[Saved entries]
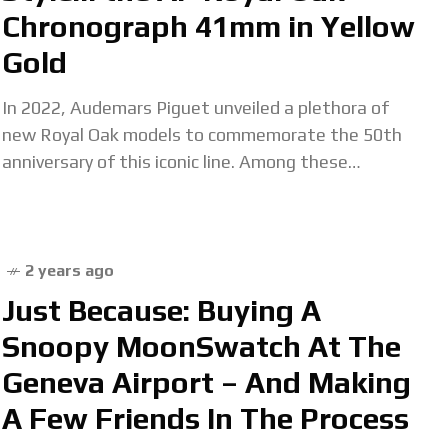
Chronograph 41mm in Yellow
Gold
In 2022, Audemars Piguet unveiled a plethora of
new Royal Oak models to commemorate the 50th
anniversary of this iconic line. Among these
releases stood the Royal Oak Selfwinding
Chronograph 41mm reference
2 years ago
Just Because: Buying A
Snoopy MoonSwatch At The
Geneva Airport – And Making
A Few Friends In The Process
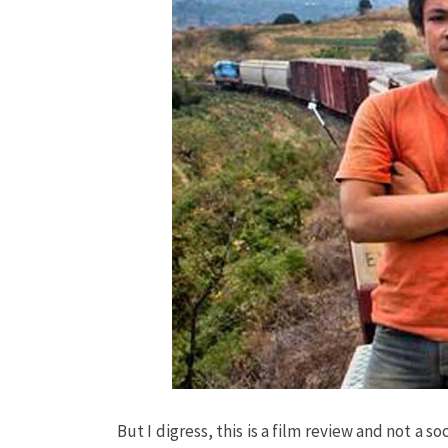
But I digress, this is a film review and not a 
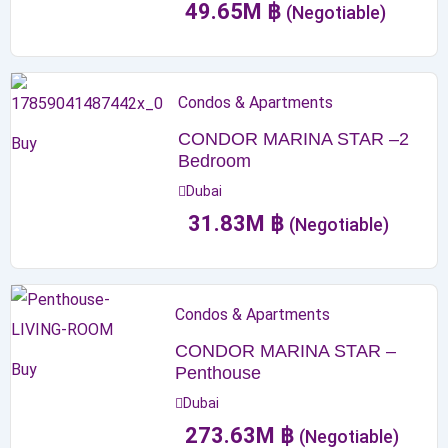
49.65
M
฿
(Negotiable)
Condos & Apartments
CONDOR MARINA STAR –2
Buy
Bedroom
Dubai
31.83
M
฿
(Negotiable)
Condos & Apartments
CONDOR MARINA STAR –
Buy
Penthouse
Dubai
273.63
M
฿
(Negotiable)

◆ **Your assignment**
Give back all of the entries verbatim, but without pictures.

◆ **Solution to the exercise**
Chronograph 41mm in Yellow
Gold
In 2022, Audemars Piguet unveiled a plethora of
new Royal Oak models to commemorate the 50th
anniversary of this iconic line. Among these
releases stood the Royal Oak Selfwinding
Chronograph 41mm reference
2 years ago
Just Because: Buying A
Snoopy MoonSwatch At The
Geneva Airport – And Making
A Few Friends In The Process
But I digress, this is a film review and not a 
49.65
M
฿
(Negotiable)
Condos & Apartments
CONDOR MARINA STAR –2
Buy
Bedroom
Dubai
31.83
M
฿
(Negotiable)
Condos & Apartments
CONDOR MARINA STAR –
Buy
Penthouse
Dubai
273.63
M
฿
(Negotiable)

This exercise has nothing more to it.